BRIEF: Output each record exactly. Leave none out.

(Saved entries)

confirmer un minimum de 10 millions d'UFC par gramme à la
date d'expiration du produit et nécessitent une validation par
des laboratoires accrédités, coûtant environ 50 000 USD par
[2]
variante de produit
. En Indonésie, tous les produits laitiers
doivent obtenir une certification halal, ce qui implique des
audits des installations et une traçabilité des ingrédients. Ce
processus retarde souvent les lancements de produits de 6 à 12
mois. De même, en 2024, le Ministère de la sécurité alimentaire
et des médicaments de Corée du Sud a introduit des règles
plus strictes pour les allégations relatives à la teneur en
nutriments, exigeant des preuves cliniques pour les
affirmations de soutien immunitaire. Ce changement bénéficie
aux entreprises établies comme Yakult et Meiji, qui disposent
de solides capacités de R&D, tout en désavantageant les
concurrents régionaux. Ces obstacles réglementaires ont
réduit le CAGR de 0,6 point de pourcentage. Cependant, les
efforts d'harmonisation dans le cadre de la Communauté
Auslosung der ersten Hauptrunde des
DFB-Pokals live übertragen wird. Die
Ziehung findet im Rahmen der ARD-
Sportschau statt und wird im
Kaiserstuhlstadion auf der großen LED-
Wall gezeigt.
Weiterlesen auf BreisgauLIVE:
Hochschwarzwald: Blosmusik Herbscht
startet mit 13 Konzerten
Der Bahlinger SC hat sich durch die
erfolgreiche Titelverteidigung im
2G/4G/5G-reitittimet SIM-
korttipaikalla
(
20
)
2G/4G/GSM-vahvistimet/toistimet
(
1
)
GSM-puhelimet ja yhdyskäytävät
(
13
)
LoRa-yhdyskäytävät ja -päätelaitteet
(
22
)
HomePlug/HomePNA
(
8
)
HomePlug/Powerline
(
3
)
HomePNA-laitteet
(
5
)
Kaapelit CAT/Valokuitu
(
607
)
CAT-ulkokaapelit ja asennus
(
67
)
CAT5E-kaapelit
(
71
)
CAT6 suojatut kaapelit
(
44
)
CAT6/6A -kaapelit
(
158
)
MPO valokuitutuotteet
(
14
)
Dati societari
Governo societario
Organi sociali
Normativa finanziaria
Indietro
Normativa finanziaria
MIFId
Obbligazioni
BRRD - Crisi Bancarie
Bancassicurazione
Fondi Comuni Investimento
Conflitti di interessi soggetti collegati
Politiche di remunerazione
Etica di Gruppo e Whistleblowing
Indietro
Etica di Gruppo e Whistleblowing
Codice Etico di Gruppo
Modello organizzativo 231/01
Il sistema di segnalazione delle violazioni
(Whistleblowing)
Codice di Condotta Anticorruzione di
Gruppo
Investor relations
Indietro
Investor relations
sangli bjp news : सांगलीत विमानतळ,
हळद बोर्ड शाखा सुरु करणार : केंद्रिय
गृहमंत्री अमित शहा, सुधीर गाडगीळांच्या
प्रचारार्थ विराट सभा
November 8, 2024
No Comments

TASK RESULT:
confirmer un minimum de 10 millions d'UFC par gramme à la
date d'expiration du produit et nécessitent une validation par
des laboratoires accrédités, coûtant environ 50 000 USD par
[2]
variante de produit
. En Indonésie, tous les produits laitiers
doivent obtenir une certification halal, ce qui implique des
audits des installations et une traçabilité des ingrédients. Ce
processus retarde souvent les lancements de produits de 6 à 12
mois. De même, en 2024, le Ministère de la sécurité alimentaire
et des médicaments de Corée du Sud a introduit des règles
plus strictes pour les allégations relatives à la teneur en
nutriments, exigeant des preuves cliniques pour les
affirmations de soutien immunitaire. Ce changement bénéficie
aux entreprises établies comme Yakult et Meiji, qui disposent
de solides capacités de R&D, tout en désavantageant les
concurrents régionaux. Ces obstacles réglementaires ont
réduit le CAGR de 0,6 point de pourcentage. Cependant, les
efforts d'harmonisation dans le cadre de la Communauté
Auslosung der ersten Hauptrunde des
DFB-Pokals live übertragen wird. Die
Ziehung findet im Rahmen der ARD-
Sportschau statt und wird im
Kaiserstuhlstadion auf der großen LED-
Wall gezeigt.
Weiterlesen auf BreisgauLIVE:
Hochschwarzwald: Blosmusik Herbscht
startet mit 13 Konzerten
Der Bahlinger SC hat sich durch die
erfolgreiche Titelverteidigung im
2G/4G/5G-reitittimet SIM-
korttipaikalla
(
20
)
2G/4G/GSM-vahvistimet/toistimet
(
1
)
GSM-puhelimet ja yhdyskäytävät
(
13
)
LoRa-yhdyskäytävät ja -päätelaitteet
(
22
)
HomePlug/HomePNA
(
8
)
HomePlug/Powerline
(
3
)
HomePNA-laitteet
(
5
)
Kaapelit CAT/Valokuitu
(
607
)
CAT-ulkokaapelit ja asennus
(
67
)
CAT5E-kaapelit
(
71
)
CAT6 suojatut kaapelit
(
44
)
CAT6/6A -kaapelit
(
158
)
MPO valokuitutuotteet
(
14
)
Dati societari
Governo societario
Organi sociali
Normativa finanziaria
Indietro
Normativa finanziaria
MIFId
Obbligazioni
BRRD - Crisi Bancarie
Bancassicurazione
Fondi Comuni Investimento
Conflitti di interessi soggetti collegati
Politiche di remunerazione
Etica di Gruppo e Whistleblowing
Indietro
Etica di Gruppo e Whistleblowing
Codice Etico di Gruppo
Modello organizzativo 231/01
Il sistema di segnalazione delle violazioni
(Whistleblowing)
Codice di Condotta Anticorruzione di
Gruppo
Investor relations
Indietro
Investor relations
sangli bjp news : सांगलीत विमानतळ,
हळद बोर्ड शाखा सुरु करणार : केंद्रिय
गृहमंत्री अमित शहा, सुधीर गाडगीळांच्या
प्रचारार्थ विराट सभा
November 8, 2024
No Comments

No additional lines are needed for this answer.